Un vero e proprio successo il concerto di Daniele Silvestri a Serra San Bruno nella seconda serata della sezione serrese di Armonie d’Arte Festival. Platea gremita con un pubblico giunto da tutta la Calabria per uno spettacolo che ha suscitato emozioni profonde con pezzi del repertorio del cantautore romano che sono andati da Le cose che abbiamo in comune, a Occhi da Orientale, passando per i nuovi brani del Disco X, e per finire con il ritmo de La Paranza e Salirò che hanno fatto ballare tutto il pubblico presente. 

“Ci è sembrato di essere in Austria quando stavamo arrivando quassù, anche per le condizioni in cui è tenuto questo posto che è davvero splendido” ha affermato Daniele Silvestri, il quale si è detto felice di partecipare a “un festival che cerca di riportare l’attenzione su luoghi belli e sul modo in cui possiamo viverli ancora adesso. Venendo ci siamo fatti raccontare la storia del posto. È stato davvero magico”.

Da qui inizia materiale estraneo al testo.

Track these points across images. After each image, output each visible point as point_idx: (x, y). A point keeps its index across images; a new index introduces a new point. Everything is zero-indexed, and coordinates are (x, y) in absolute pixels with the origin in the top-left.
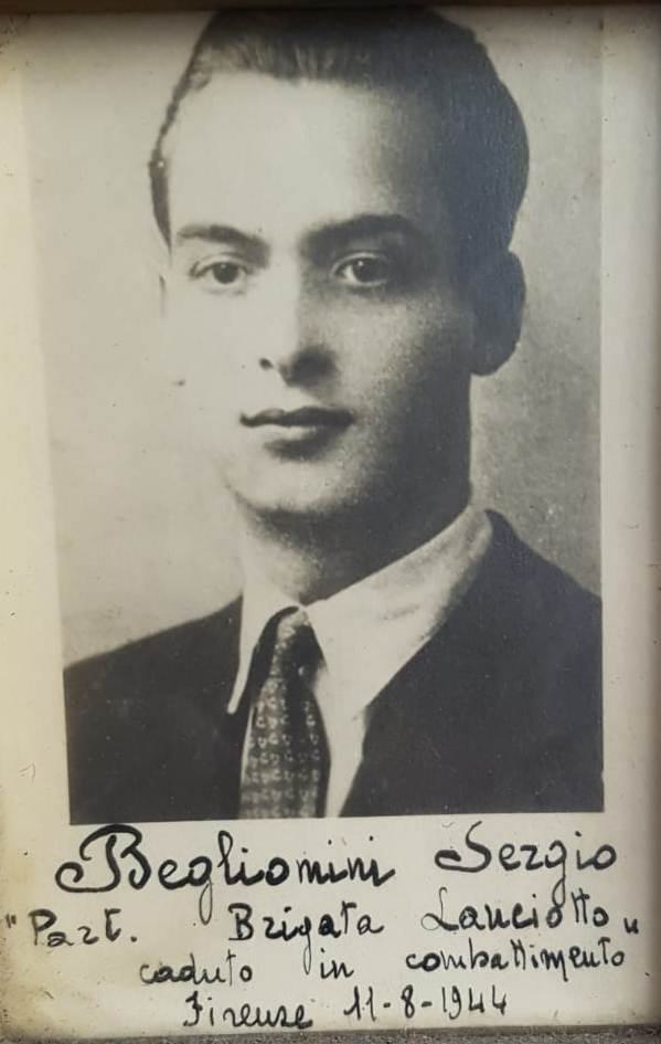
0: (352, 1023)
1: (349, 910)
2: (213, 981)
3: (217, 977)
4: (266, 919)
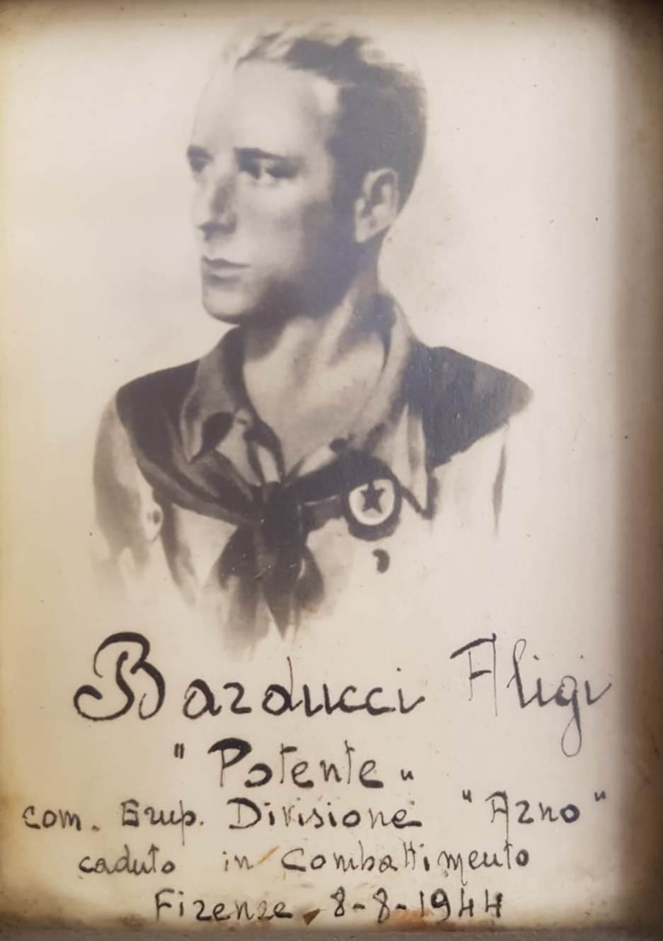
2: (168, 823)
4: (494, 636)
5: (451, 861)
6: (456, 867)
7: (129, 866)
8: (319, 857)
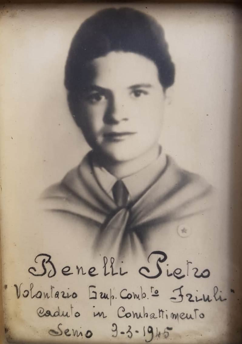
2: (65, 316)
3: (67, 315)
4: (129, 326)
5: (174, 316)
6: (176, 318)
8: (183, 313)
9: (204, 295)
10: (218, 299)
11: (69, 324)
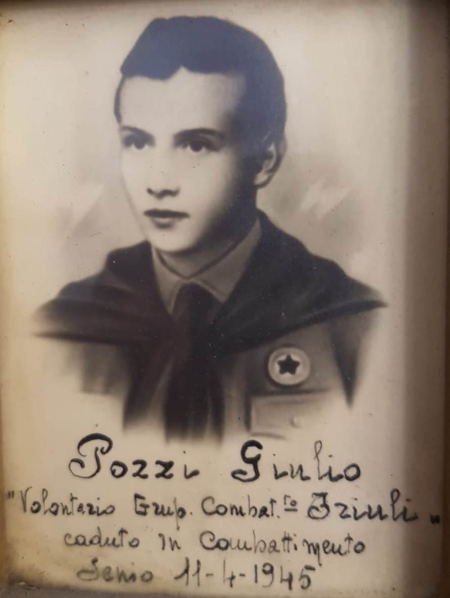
0: (179, 586)
1: (287, 498)
5: (311, 548)
7: (221, 546)
9: (291, 466)
10: (325, 475)
11: (113, 559)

Si conferma giusta, quindi, l’intuizione della direttrice artistica del Festival Chiara Giordano e dell’Amministrazione comunale guidata da Alfredo Barillari nel valorizzare il bosco di Santa Maria con eventi culturali di prestigio capaci di attrarre l’interesse per l’arte che esprimono e per i luoghi che li ospitano.

“Questo secondo anno del Festival dimostra la dimensione regionale della nostra Serra San Bruno. È stato bellissimo vedere persone arrivare da Cosenza, Reggio Calabria, da ogni parte della Calabria e anche da fuori regione, rimanere sbalorditi dalla bellezza dei nostri luoghi. In questi giorni raccontando della bravura di Daniele Silvestri parleranno anche di Serra condividendo immagini da favola”, è il commento del sindaco Alfredo Barillari evidentemente soddisfatto della serata musicale e grato all’intera fondazione Armonie d’Arte per la collaborazione profusa. 

Il prossimo appuntamento è per l’11 agosto: in quella occasione Santa Maria vedrà esibirsi l’orchestra internazionale della Campania insieme al coro lirico di Lecce per un concerto della pace in cui suoneranno insieme artisti russi e ucraini.